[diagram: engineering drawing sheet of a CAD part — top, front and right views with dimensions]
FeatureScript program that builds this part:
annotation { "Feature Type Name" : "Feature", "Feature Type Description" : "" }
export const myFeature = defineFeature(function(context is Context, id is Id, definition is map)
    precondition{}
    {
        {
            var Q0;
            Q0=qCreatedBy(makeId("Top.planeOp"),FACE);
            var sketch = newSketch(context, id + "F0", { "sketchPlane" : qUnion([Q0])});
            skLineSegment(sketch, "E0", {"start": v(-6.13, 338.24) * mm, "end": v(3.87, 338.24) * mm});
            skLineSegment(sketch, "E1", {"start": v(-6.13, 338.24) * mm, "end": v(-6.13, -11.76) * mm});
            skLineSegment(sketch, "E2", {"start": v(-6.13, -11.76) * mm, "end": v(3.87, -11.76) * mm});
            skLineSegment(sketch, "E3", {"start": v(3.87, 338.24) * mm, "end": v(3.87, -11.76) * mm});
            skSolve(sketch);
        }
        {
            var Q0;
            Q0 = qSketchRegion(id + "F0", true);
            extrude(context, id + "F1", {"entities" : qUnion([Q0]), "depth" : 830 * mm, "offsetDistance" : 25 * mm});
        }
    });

+---+

**Exercise requirements**
Please write out every line of the material above as a JSON list of strings, one string per line, leaving out blank lines.

**Output of the task**
[
  "[diagram: engineering drawing sheet of a CAD part — top, front and right views with dimensions]",
  "FeatureScript program that builds this part:",
  "annotation { \"Feature Type Name\" : \"Feature\", \"Feature Type Description\" : \"\" }",
  "export const myFeature = defineFeature(function(context is Context, id is Id, definition is map)",
  "    precondition{}",
  "    {",
  "        {",
  "            var Q0;",
  "            Q0=qCreatedBy(makeId(\"Top.planeOp\"),FACE);",
  "            var sketch = newSketch(context, id + \"F0\", { \"sketchPlane\" : qUnion([Q0])});",
  "            skLineSegment(sketch, \"E0\", {\"start\": v(-6.13, 338.24) * mm, \"end\": v(3.87, 338.24) * mm});",
  "            skLineSegment(sketch, \"E1\", {\"start\": v(-6.13, 338.24) * mm, \"end\": v(-6.13, -11.76) * mm});",
  "            skLineSegment(sketch, \"E2\", {\"start\": v(-6.13, -11.76) * mm, \"end\": v(3.87, -11.76) * mm});",
  "            skLineSegment(sketch, \"E3\", {\"start\": v(3.87, 338.24) * mm, \"end\": v(3.87, -11.76) * mm});",
  "            skSolve(sketch);",
  "        }",
  "        {",
  "            var Q0;",
  "            Q0 = qSketchRegion(id + \"F0\", true);",
  "            extrude(context, id + \"F1\", {\"entities\" : qUnion([Q0]), \"depth\" : 830 * mm, \"offsetDistance\" : 25 * mm});",
  "        }",
  "    });"
]